The Plaintiffs seek to pay their talent agency commissions to the rightful talent agency or agencies. Demand has been made on the Plaintiffs by their former and current talent agencies to pay commissions on sums arising out of the same project(s). Defendant Creative Artists Agency claims it is entitled to receive commissions on sums received by Plaintiffs in connection with all engagements or projects entered into during the time CAA was Plaintiffs’ talent agency. Defendant William Morris Endeavor Entertainment asserts a right to a portion of the same commissions on the grounds that it is Plaintiffs’ current talent agency of record and that it is presently servicing the project(s) in connection with which Plaintiffs are being paid sums and for which commissions are presently being generated.
The Plaintiffs take no position with respect to which of the defendants are entitled to their agency commissions and simply wish to discharge their obligations through this Complaint In Interpleader.
From approximately October 2005 through February 2012, CAA was Nolan’s talent agency. In early March, WME became his talent agency of record and is currently his talent agency after Aloni was fired by CAA and jumped to WME. Both agencies had to have known that this would cause chaos with Nolan’s commissions. It always does. The two tenpercenteries can make good arguments why each is entitled to Nolan’s fees.

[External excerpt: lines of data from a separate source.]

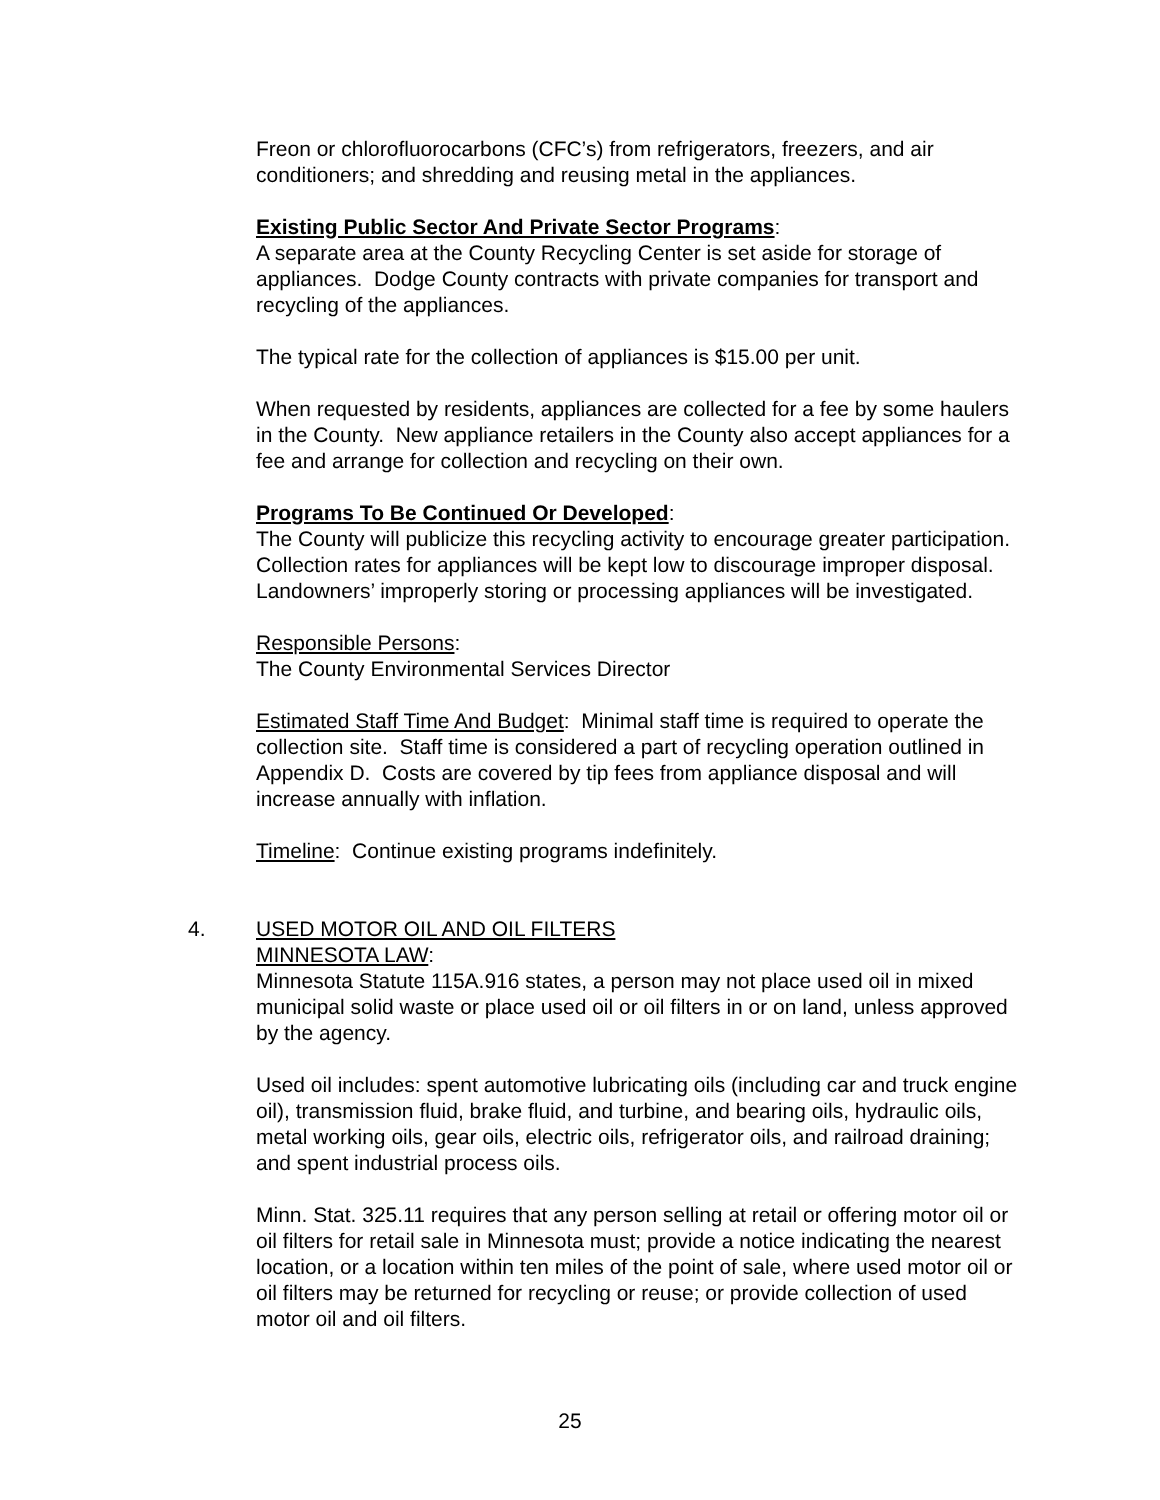Freon or chlorofluorocarbons (CFC’s) from refrigerators, freezers, and air conditioners; and shredding and reusing metal in the appliances.
Existing Public Sector And Private Sector Programs:
A separate area at the County Recycling Center is set aside for storage of appliances. Dodge County contracts with private companies for transport and recycling of the appliances.
The typical rate for the collection of appliances is $15.00 per unit.
When requested by residents, appliances are collected for a fee by some haulers in the County. New appliance retailers in the County also accept appliances for a fee and arrange for collection and recycling on their own.
Programs To Be Continued Or Developed:
The County will publicize this recycling activity to encourage greater participation. Collection rates for appliances will be kept low to discourage improper disposal. Landowners’ improperly storing or processing appliances will be investigated.
Responsible Persons:
The County Environmental Services Director
Estimated Staff Time And Budget: Minimal staff time is required to operate the collection site. Staff time is considered a part of recycling operation outlined in Appendix D. Costs are covered by tip fees from appliance disposal and will increase annually with inflation.
Timeline: Continue existing programs indefinitely.
4. USED MOTOR OIL AND OIL FILTERS
MINNESOTA LAW:
Minnesota Statute 115A.916 states, a person may not place used oil in mixed municipal solid waste or place used oil or oil filters in or on land, unless approved by the agency.
Used oil includes: spent automotive lubricating oils (including car and truck engine oil), transmission fluid, brake fluid, and turbine, and bearing oils, hydraulic oils, metal working oils, gear oils, electric oils, refrigerator oils, and railroad draining; and spent industrial process oils.
Minn. Stat. 325.11 requires that any person selling at retail or offering motor oil or oil filters for retail sale in Minnesota must; provide a notice indicating the nearest location, or a location within ten miles of the point of sale, where used motor oil or oil filters may be returned for recycling or reuse; or provide collection of used motor oil and oil filters.
25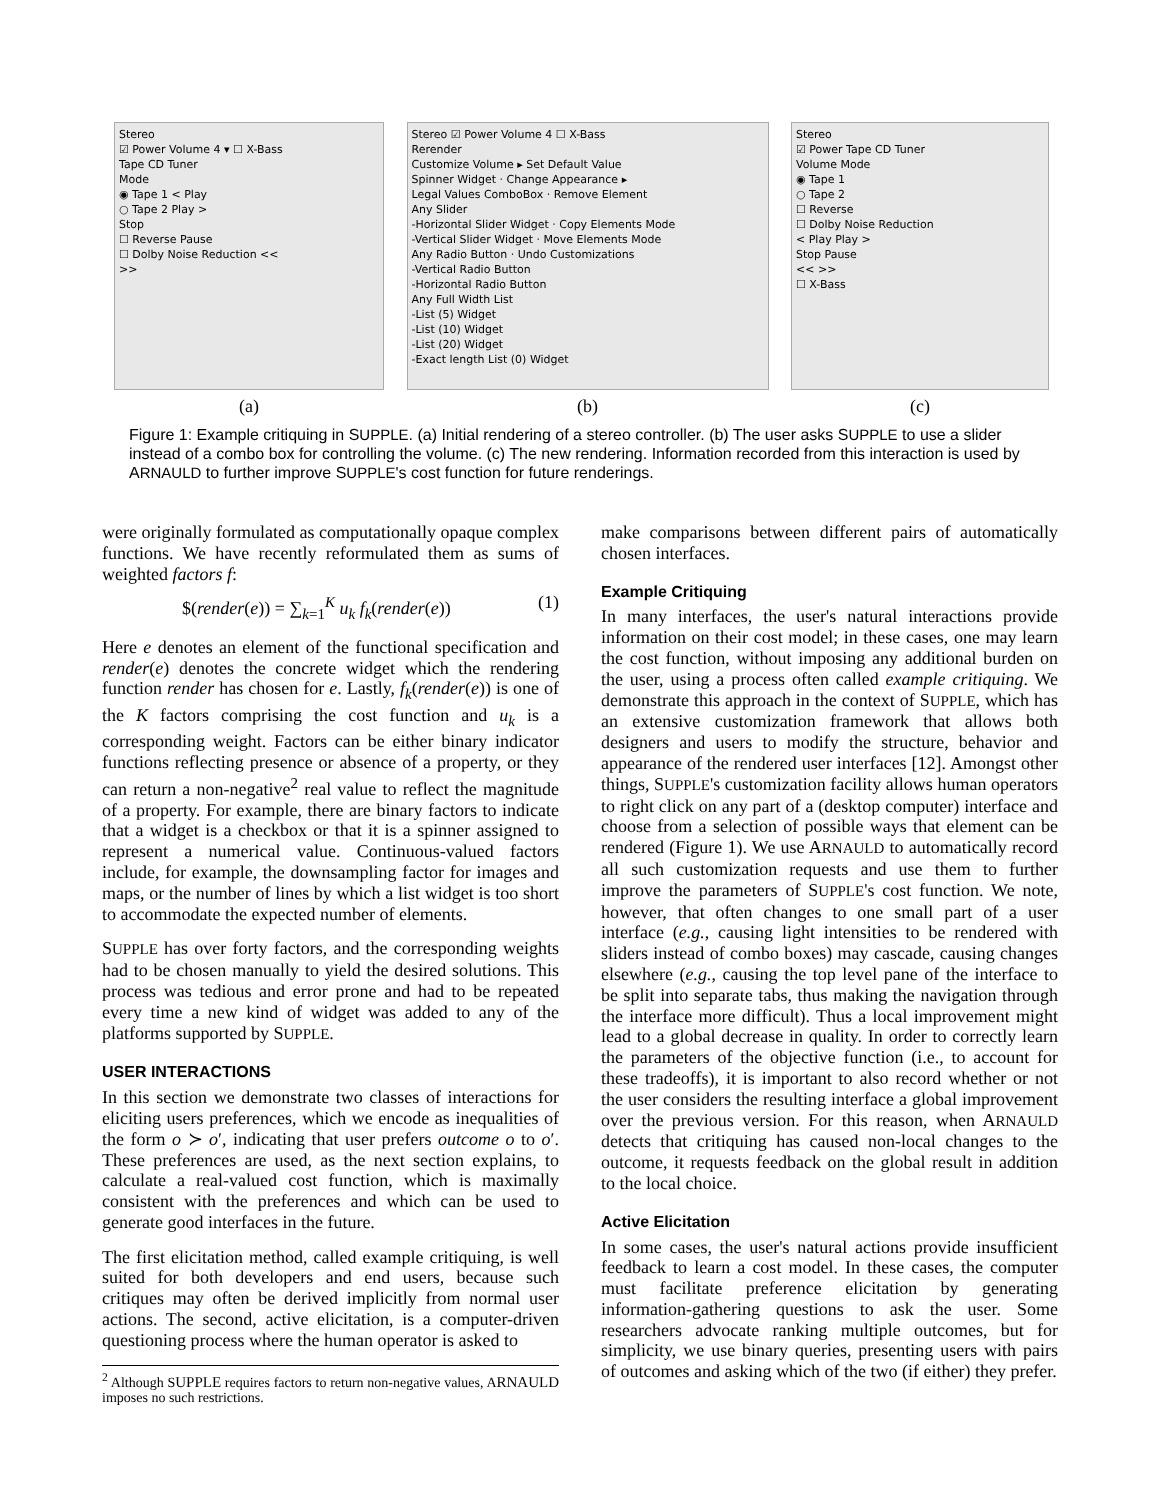Stereo
☑ Power Volume 4 ▾ ☐ X-Bass
Tape CD Tuner
Mode
◉ Tape 1 < Play
○ Tape 2 Play >
Stop
☐ Reverse Pause
☐ Dolby Noise Reduction <<
>>
(a)
Stereo ☑ Power Volume 4 ☐ X-Bass
Rerender
Customize Volume ▸ Set Default Value
Spinner Widget · Change Appearance ▸
Legal Values ComboBox · Remove Element
Any Slider
-Horizontal Slider Widget · Copy Elements Mode
-Vertical Slider Widget · Move Elements Mode
Any Radio Button · Undo Customizations
-Vertical Radio Button
-Horizontal Radio Button
Any Full Width List
-List (5) Widget
-List (10) Widget
-List (20) Widget
-Exact length List (0) Widget
(b)
Stereo
☑ Power Tape CD Tuner
Volume Mode
◉ Tape 1
○ Tape 2
☐ Reverse
☐ Dolby Noise Reduction
< Play Play >
Stop Pause
<< >>
☐ X-Bass
(c)
Figure 1: Example critiquing in SUPPLE. (a) Initial rendering of a stereo controller. (b) The user asks SUPPLE to use a slider instead of a combo box for controlling the volume. (c) The new rendering. Information recorded from this interaction is used by ARNAULD to further improve SUPPLE's cost function for future renderings.
were originally formulated as computationally opaque complex functions. We have recently reformulated them as sums of weighted factors f:
$(render(e)) = ∑<sub>k=1</sub><sup>K</sup> u<sub>k</sub> f<sub>k</sub>(render(e)) (1)
Here e denotes an element of the functional specification and render(e) denotes the concrete widget which the rendering function render has chosen for e. Lastly, f<sub>k</sub>(render(e)) is one of the K factors comprising the cost function and u<sub>k</sub> is a corresponding weight. Factors can be either binary indicator functions reflecting presence or absence of a property, or they can return a non-negative<sup>2</sup> real value to reflect the magnitude of a property. For example, there are binary factors to indicate that a widget is a checkbox or that it is a spinner assigned to represent a numerical value. Continuous-valued factors include, for example, the downsampling factor for images and maps, or the number of lines by which a list widget is too short to accommodate the expected number of elements.
SUPPLE has over forty factors, and the corresponding weights had to be chosen manually to yield the desired solutions. This process was tedious and error prone and had to be repeated every time a new kind of widget was added to any of the platforms supported by SUPPLE.
USER INTERACTIONS
In this section we demonstrate two classes of interactions for eliciting users preferences, which we encode as inequalities of the form o ≻ o′, indicating that user prefers outcome o to o′. These preferences are used, as the next section explains, to calculate a real-valued cost function, which is maximally consistent with the preferences and which can be used to generate good interfaces in the future.
The first elicitation method, called example critiquing, is well suited for both developers and end users, because such critiques may often be derived implicitly from normal user actions. The second, active elicitation, is a computer-driven questioning process where the human operator is asked to
<sup>2</sup> Although SUPPLE requires factors to return non-negative values, ARNAULD imposes no such restrictions.
make comparisons between different pairs of automatically chosen interfaces.
Example Critiquing
In many interfaces, the user's natural interactions provide information on their cost model; in these cases, one may learn the cost function, without imposing any additional burden on the user, using a process often called example critiquing. We demonstrate this approach in the context of SUPPLE, which has an extensive customization framework that allows both designers and users to modify the structure, behavior and appearance of the rendered user interfaces [12]. Amongst other things, SUPPLE's customization facility allows human operators to right click on any part of a (desktop computer) interface and choose from a selection of possible ways that element can be rendered (Figure 1). We use ARNAULD to automatically record all such customization requests and use them to further improve the parameters of SUPPLE's cost function. We note, however, that often changes to one small part of a user interface (e.g., causing light intensities to be rendered with sliders instead of combo boxes) may cascade, causing changes elsewhere (e.g., causing the top level pane of the interface to be split into separate tabs, thus making the navigation through the interface more difficult). Thus a local improvement might lead to a global decrease in quality. In order to correctly learn the parameters of the objective function (i.e., to account for these tradeoffs), it is important to also record whether or not the user considers the resulting interface a global improvement over the previous version. For this reason, when ARNAULD detects that critiquing has caused non-local changes to the outcome, it requests feedback on the global result in addition to the local choice.
Active Elicitation
In some cases, the user's natural actions provide insufficient feedback to learn a cost model. In these cases, the computer must facilitate preference elicitation by generating information-gathering questions to ask the user. Some researchers advocate ranking multiple outcomes, but for simplicity, we use binary queries, presenting users with pairs of outcomes and asking which of the two (if either) they prefer.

Plaintiffs are in possession of money which they have received from work performed on certain motion picture projects and for which they acknowledge should be paid out as agency commissions to WME and/or CAA. Defendants, and each of them, have made conflicting demands upon Plaintiffs to the Commissions as follows:
a. CAA asserts that it has a right to receive Commissions on sums received by the Plaintiffs in connection with all engagements or projects entered into during the time CAA was Plaintiffs’ talent agency.
b. WME asserts a right to a portion of the Commissions on the grounds that it is Plaintiffs’ current talent agency of record and that it is presently servicing the projects in connection with which Plaintiffs are being paid sums and for which the Commissions are presently being generated.
Plaintiffs cannot resolve the conflicting demands made upon them by WME and CAA without potentially exposing themselves to multiple liabilities or litigation or both. Plaintiffs are unable to determine to whom the Commissions should rightfully be delivered. Plaintiffs claim no interest in the Commissions. They are merely stakeholders of these Commissions and are ready and willing to deliver the Commissions to the party who is legally entitled to receive them.
Plaintiffs should not be compelled to become involved in the actual or potential disputes and contentions of Defendants with respect to the Commissions, and Defendants should be ordered to litigate and otherwise settle such disputes among themselves without involving
Thus, Plaintiffs bring this action to have the matter legally determined Plaintiffs have incurred costs and reasonable attorney’s fees in bringing this interpleader action and may continue to incur fees and costs until this matter is adjudicated with finality as to Plaintiffs’ obligations.
What Nolan et al are asking for is as follows:
That the Defendants and each of them be ordered to interplead and litigate their claims to the subject matter of this interpleader, and be restrained from initiating any other actions against Plaintiffs relating to the subject matter of this interpleader; That Plaintiffs be discharged from liability to the Defendants with respect to the interpleaded Commissions deposited with this court; That the Plaintiffs be awarded their actual court costs and reasonable attorney’s fees that the Plaintiffs have incurred in relation to this interpleader action to be paid from the date funds are deposited with the court.